Text provided:
·····

Ian Ndlovu

THE instalment last week explored the basic qualities that define a nation, that is, any society.

A case was made that many societies or nations are crumbling because economic and socio-cultural changes have undermined the expression of genuine love and conscience among citizens.

One major attribute of the so-called modern world is the predominance of self-interest and unbridled materialism as driving forces of human activities including economic activities.

The results over the years are evident for all to see in the co-existence of butter mountains in developed countries with the chronic poverty of many developing economies.

It would have been better if advanced economies shared their butter mountains with emerging economies.

The major problem is that those countries that have a lot to offer to the world just keep accumulating economically scarce resources instead of ensuring that they are distributed optimally worldwide.

Poverty and malnutrition in Africa, Asia and South America are multi-billion dollar industries for many developed countries in the sense that foreign non-governmental organisations actually boost rates of employment of their mother countries through the deployment of personnel ostensibly to alleviate lack.

There are few scholars who can dispute the fact that for many African countries to pull out of poverty, external help is needed.

After all is said and done, developed countries, especially of the western hemisphere, are where they are because they siphoned resources from developing countries during the time of the slave trade and colonialism.

This implies that it is the moral duty of developed nations to help developing countries emerge from protracted economic problems and crises.

Nevertheless, much of the burden to pull out of the underdeveloped state lies on developing countries themselves.

Knowledge refers to the body of data, information, facts or experiences that have been gathered or accumulated by a person or people in their interaction with the external environment.

Knowledge facilitates interaction with the world in which all people live.

In the absence of knowledge, it is not possible for any person to harness resources that are available in the natural, economic and social environments.

It is a fact of life in many nations that knowledge is power because those who are powerful in society happen to know something that the weak or dominated do not know or do not appreciate.

Knowledge is so important because of its direct relationship with capacity.

It is impossible to increase or enhance the capacity of a people without changing their world view or body of knowledge.

In most cases, capacity building processes involve imparting knowledge to vulnerable and underpowered (as opposed to disempowered) groups of people in society.

Knowledge by nature is dynamic, that is, genuine knowledge is always in a state of flux because incessant changes which are part of life make knowledge intermediate instead of being ultimate.

Knowledge is also always in a state of flux because reality is both complex and always changing.

·····

Figure understanding tasks:
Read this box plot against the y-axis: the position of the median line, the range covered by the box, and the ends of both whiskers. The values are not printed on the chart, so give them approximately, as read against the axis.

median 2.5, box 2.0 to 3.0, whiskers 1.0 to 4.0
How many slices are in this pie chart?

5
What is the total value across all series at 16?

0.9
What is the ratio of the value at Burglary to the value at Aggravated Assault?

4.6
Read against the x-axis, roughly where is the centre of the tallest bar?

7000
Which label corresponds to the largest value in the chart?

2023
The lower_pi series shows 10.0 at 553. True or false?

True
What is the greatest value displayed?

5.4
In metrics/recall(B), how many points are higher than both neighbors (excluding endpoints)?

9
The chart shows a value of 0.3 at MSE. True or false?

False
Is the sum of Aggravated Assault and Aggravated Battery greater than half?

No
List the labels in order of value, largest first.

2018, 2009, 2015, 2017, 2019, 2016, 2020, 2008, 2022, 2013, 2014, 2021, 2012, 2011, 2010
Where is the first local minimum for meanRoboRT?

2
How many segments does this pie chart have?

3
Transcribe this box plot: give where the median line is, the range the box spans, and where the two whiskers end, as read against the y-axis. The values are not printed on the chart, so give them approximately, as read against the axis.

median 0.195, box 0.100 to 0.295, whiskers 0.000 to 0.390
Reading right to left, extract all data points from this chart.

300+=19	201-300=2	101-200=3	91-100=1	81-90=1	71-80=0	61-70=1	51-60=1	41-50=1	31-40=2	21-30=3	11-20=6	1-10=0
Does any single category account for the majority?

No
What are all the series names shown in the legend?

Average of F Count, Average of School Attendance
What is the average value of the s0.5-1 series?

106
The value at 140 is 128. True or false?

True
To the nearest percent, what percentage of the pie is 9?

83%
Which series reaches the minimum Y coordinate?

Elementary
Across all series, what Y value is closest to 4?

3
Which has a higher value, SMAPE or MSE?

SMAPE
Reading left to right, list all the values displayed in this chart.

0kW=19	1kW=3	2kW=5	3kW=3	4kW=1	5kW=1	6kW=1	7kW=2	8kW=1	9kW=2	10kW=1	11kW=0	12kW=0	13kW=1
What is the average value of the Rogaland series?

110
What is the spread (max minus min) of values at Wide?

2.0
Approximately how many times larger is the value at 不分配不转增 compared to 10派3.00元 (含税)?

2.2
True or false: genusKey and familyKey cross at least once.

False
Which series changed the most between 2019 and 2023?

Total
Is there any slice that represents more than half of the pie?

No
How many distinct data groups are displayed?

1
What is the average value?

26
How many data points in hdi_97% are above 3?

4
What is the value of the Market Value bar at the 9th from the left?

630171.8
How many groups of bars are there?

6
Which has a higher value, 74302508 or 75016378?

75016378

·····

Work required: Transcribe the passage of the article on development and knowledge, starting with "Poverty and malnutrition" and going on through "to alleviate lack.".

Result for this task:
Poverty and malnutrition in Africa, Asia and South America are multi-billion dollar industries for many developed countries in the sense that foreign non-governmental organisations actually boost rates of employment of their mother countries through the deployment of personnel ostensibly to alleviate lack.